Charles Rudin, MD, PhD, Hassenfeld Professor and Chief of the Thoracic Oncology Service, Memorial Sloan Kettering Cancer Center, commented that while ATLANTIS “joins the ranks of negative phase III studies in patients with recurrent SCLC,” it also “offers support for the efficacy of lurbinectedin,” especially as a single agent. While demonstrating similar outcomes to the standards of care, it has a superior safety profile, especially regarding hematologic toxicity.

“Lurbinectedin offers a new platform on which to build better combination options for patients with recurrent SCLC,” he said, reminding listeners, “The oncologist’s glass is always half full.”

Importantly, new combinations of lurbinectedin with other cytotoxic agents, such as irinotecan and immune checkpoint inhibitors, are being explored and are expected to return better results.
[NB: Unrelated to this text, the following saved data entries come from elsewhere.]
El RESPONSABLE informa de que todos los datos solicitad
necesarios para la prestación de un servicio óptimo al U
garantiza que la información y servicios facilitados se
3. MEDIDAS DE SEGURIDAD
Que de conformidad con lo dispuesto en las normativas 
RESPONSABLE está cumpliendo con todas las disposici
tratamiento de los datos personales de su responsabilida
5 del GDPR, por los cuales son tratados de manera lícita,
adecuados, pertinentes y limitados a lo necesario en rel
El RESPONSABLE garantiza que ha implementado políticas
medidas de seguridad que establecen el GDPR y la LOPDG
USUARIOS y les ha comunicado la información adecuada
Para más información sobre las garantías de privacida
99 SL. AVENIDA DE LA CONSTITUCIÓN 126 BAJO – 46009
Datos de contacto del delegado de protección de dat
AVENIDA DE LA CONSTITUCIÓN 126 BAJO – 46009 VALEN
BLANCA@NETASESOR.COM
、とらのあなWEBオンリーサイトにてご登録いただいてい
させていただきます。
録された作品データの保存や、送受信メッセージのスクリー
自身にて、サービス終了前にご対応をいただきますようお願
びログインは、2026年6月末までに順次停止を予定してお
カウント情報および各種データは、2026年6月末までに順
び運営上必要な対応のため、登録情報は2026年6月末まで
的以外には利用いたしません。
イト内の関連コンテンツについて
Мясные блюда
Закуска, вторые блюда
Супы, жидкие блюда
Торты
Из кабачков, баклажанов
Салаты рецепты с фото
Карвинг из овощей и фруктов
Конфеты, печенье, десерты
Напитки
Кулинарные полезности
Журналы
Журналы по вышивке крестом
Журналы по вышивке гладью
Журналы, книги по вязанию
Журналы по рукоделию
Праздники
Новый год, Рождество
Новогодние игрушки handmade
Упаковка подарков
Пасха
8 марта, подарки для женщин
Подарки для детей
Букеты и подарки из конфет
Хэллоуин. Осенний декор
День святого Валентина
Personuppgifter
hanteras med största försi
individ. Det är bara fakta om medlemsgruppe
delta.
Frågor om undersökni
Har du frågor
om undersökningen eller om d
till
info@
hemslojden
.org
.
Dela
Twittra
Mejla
Disclosure: Dr. Paz-Ares serves on the board of Altum Sequencing and GEnomica. He has received honoraria or travel fees from AstraZeneca, AstraZeneca Spain, Bristol-Myers Squibb, Lilly, MSD, Pfizer, Roche/Genentech, Bayer, Amgen, Blueprint, Celgene, Guardant, Merck Serono, Mirati, Novartis, PharmaMar, and Takeda. He reported other relationships with HMP, Ipsen, Merck, Novartis, Sanofi and Servier. Dr. Rudin has consulted for AbbVie, Amgen, Astra Zeneca, Epizyme, Genentech/Roche, Ipsen, Jazz, Lilly and Syros and has served on the scientific advisory boards of Bridge Medicines, Earli, and Harpoon Therapeutics.

The content in this post has not been reviewed by the American Society of Clinical Oncology, Inc. (ASCO®) and does not necessarily reflect the ideas and opinions of ASCO®.